Untuk Jawa Tengah Partai Golkar masih menimbang-nimbang beberapa kader. Sedangkan untuk Jawa Timur, Golkar memutuskan mengusung Khofifah Indar Parawansa.
Jakarta – Fusilatnews – Dalam menyambut pemilihan kepala daerah (Pilkada) Khusus Jakarta (DKJ) Partai Golkar telah mengeluarkan surat penugasan kepada tiga kadernya yaitu Ridwan Kamil, Ahmed Zaki Iskandar, dan Erwin Aksa.
“Golkar kan selalu kita siapkan, apakah itu Ridwan Kamil, apakah Pak Zaki, atau Pak Erwin Aksa. Tentu siapapun yang diusung partai lain, Partai Golkar siap,” ujar Ketua Umum Partai Golkar Airlangga Hartarto di Kantor DPP Partai Golkar, Jakarta, Senin (15/4/2024) malam.
Untuk Jawa Tengah Partai Golkar masih menimbang-nimbang beberapa kader. Sedangkan untuk Jawa Timur, Golkar memutuskan mengusung Khofifah Indar Parawansa.
“Jawa Tengah belum. Jawa Timur, Khofifah,” kata Airlangga.

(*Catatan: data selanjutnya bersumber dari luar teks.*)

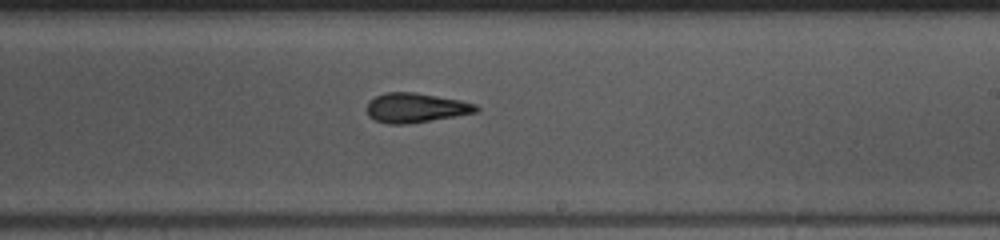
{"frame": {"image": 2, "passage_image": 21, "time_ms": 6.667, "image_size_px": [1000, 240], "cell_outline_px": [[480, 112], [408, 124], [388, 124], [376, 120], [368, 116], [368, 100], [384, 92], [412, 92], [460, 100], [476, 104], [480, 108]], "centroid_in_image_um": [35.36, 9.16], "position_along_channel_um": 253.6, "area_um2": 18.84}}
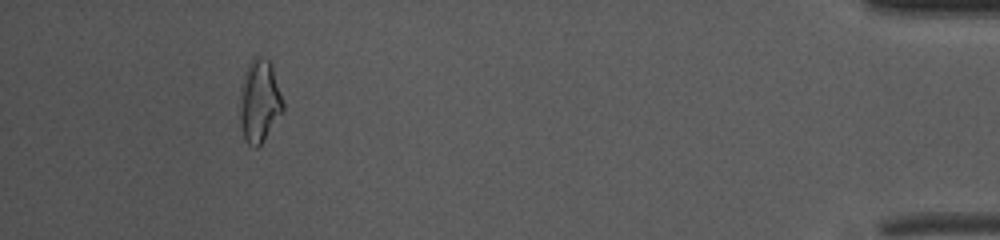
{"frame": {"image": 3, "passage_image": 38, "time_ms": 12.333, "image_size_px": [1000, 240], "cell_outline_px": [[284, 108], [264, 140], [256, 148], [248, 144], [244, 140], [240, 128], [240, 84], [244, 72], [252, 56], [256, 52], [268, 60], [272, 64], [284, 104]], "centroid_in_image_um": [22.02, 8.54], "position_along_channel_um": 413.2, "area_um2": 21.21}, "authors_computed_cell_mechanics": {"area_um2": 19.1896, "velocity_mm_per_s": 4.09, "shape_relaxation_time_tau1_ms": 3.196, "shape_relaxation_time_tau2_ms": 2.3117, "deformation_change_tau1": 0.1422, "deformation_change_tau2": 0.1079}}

Dalam kesempatan terpisah Ketua Dewan Pimpinan Pusat (DPP) Partai Nasdem Willy Aditya menegaskan Partai Nasdem terbuka untuk mengusung Anies Baswedan maju kembali menjadi Gubernur DKI Jakarta dalam Pemilihan Kepala Daerah (Pilkada) 2024. Sikap itu, menurut penuturannya, sudah dilakukan sebelum pengumuman pemenang Pilpres pada 20 Maret 2024 lalu.
Menurut Willy Nasdem memiliki beberapa kandidat yang akan diusung maju di Pilkada November 2024 mendatang. Diantaranya Anies Baswedan.
“Kalau di sini namanya mengerucut ya pasti lah Ahmad Sahroni, pasti lah Wibi Andrino, ya bisa jadi Anies Baswedan sendiri,” ujar Willy di Nasdem Tower, Jakarta Pusat, Senin (15/4/2024).
Keterbukaan Nasdem terhadap Anies terungkap sudah disampaikan Ketua Umum Partai Nasdem Surya Paloh pada dua hari sebelum pengumuman Pilpres 2024.
“Komunikasi sudah. Kita cek ombak sama Mas Anies, pada 18 Maret Pak Surya menyampaikan ‘politik ini kan kartu enggak boleh mati, kalau Bung Anies mau maju Pilkada monggo Nasdem siap’,” ungkap Willy.
Sedangkan Anies sendiri nampaknya enggan dicalonkan NasDem dan belum menjawab permintaan Nasdem dengan alasan bahwa dirinya ingin fokus terlebih dahulu pada sengketa perselisihan hasil pemilihan umum (PHPU) Pilpres 2024 di Mahkamah Konstitusi (MK).
“Mas Anies menjawabnya: ‘saya akan menyelesaikan proses MK’,” kata Anies Menjawab permintaan Nasdem .
Penyelesaian sengketa PHPU sendiri kini sudah berproses dan tinggal keputusan yang dijadwalkan pada Senin (22/4/2024).
“Proses pengambilan keputusan yang kita sampaikan tanggal 20 Maret itu hasil diskusi panjang sama Mas Anies. Di sini terbuka, egaliter, semua dibahas di atas meja sebagai keputusan bersama,” jelasnya.